Граф Карл Васильевич Нессельроде, занимающий пост канцлера до Горчакова, предложил название «Война Теней», имея в виду, что дело никогда не доходило до прямого военного столкновения двух держав.

Россия занимала пятое или шестое место в мире по экономике и отставала от являющейся лидером Великобритании примерно в десять раз. Многие русские политики желали сократить этот разрыв. И в их расчётах внушительную роль занимала Большая Игра.

После разговора с полковником Шауфусом я рассчитывал, что меня вовлекут в активную работу. В голове крутились картины из прошлой жизни — различные тайные операции, проникновение в чужие дома с целью кражи важных документов, активная вербовка вражеских агентов, перестрелки, шантаж.
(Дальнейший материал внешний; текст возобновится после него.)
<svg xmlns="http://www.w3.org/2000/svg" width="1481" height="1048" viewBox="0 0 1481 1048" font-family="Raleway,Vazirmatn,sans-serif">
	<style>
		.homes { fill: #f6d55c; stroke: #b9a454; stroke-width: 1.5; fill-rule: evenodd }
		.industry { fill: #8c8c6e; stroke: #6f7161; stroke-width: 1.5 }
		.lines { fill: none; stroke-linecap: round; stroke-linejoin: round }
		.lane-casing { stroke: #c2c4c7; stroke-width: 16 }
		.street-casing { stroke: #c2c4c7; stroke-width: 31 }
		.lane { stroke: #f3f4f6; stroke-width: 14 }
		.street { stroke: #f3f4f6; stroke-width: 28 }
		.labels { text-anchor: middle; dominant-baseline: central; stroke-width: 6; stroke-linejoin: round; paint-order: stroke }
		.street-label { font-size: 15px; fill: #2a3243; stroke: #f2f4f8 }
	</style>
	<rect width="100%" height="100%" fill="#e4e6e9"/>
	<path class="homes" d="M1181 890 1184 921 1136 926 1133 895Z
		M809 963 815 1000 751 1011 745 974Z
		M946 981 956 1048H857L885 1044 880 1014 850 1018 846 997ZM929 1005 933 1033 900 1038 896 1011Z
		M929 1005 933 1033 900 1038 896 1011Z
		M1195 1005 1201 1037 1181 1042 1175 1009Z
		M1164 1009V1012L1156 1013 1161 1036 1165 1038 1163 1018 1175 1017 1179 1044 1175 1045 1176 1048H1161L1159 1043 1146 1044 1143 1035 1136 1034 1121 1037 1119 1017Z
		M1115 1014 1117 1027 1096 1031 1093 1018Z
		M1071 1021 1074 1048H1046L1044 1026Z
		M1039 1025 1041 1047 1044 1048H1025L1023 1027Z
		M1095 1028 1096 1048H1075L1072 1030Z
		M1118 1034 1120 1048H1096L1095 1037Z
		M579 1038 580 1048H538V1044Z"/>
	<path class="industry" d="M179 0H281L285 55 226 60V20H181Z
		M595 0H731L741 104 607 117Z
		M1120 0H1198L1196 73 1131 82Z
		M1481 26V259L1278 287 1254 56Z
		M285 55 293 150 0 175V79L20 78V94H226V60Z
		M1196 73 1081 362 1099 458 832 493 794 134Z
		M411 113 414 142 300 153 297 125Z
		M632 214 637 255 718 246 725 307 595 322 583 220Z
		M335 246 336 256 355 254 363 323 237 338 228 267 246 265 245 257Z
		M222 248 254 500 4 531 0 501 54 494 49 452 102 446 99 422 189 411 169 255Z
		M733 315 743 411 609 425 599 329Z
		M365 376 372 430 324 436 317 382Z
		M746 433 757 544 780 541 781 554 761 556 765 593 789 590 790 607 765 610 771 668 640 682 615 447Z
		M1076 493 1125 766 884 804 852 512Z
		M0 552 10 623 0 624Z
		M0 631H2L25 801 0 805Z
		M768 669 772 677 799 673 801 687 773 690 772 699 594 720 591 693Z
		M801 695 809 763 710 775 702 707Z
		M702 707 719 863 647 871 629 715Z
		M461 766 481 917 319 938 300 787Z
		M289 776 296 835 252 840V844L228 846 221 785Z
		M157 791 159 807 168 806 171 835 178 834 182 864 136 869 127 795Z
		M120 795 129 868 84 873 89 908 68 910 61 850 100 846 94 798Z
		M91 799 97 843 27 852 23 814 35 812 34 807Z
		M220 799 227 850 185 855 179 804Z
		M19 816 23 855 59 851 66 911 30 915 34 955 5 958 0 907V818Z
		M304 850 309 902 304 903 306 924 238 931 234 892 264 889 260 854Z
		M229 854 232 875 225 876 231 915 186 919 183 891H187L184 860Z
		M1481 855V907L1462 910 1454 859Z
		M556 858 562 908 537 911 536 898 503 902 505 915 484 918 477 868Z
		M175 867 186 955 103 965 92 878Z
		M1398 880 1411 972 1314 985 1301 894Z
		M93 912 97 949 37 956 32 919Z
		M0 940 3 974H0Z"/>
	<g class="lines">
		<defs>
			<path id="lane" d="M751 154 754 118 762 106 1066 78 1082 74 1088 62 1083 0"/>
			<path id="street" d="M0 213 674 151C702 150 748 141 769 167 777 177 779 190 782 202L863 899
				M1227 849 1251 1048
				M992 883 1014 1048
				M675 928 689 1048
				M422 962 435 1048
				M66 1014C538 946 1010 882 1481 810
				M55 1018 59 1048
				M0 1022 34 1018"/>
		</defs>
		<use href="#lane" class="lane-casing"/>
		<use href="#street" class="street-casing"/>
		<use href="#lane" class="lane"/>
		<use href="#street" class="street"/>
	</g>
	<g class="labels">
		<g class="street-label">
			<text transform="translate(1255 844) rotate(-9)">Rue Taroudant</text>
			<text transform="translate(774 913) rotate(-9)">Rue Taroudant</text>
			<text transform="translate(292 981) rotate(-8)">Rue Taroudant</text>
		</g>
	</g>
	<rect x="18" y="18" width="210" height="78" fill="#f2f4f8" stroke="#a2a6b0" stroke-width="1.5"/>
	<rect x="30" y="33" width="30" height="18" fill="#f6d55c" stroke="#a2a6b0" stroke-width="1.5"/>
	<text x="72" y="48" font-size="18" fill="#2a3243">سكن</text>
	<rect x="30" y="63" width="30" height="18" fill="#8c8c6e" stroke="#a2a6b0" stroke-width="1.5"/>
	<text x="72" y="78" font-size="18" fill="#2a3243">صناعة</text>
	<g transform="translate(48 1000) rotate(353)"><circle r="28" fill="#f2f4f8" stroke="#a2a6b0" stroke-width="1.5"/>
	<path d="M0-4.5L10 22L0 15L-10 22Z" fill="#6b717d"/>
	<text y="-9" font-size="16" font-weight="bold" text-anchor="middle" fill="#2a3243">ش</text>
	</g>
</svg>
В общем, что-то в подобном духе.

Все оказалось не так. По крайней мере, прямо сейчас. В Ташкенте, Самарканде и Бухаре находилось несколько англичан, выдающих себя за купцов и торговцев. Они и были ими — для прикрытия. Между тем, русским офицерам рекомендовалось просто приглядывать за иностранцами, докладывая о чем-то подозрительном в их поведении командиру полка или генералу Головачеву.

Три недели прошли относительно спокойно. Я заново обживался в Ташкенте, поселившись на съемной квартире с Андреем Некрасовым. В один из дней мы отправились на базар, где я приобрел нового коня. Прежнего, Шмеля, пришлось отдать Андрею перед поступлением в Академию. Друг от коня успел избавиться, так как тот постарел и начал сдавать.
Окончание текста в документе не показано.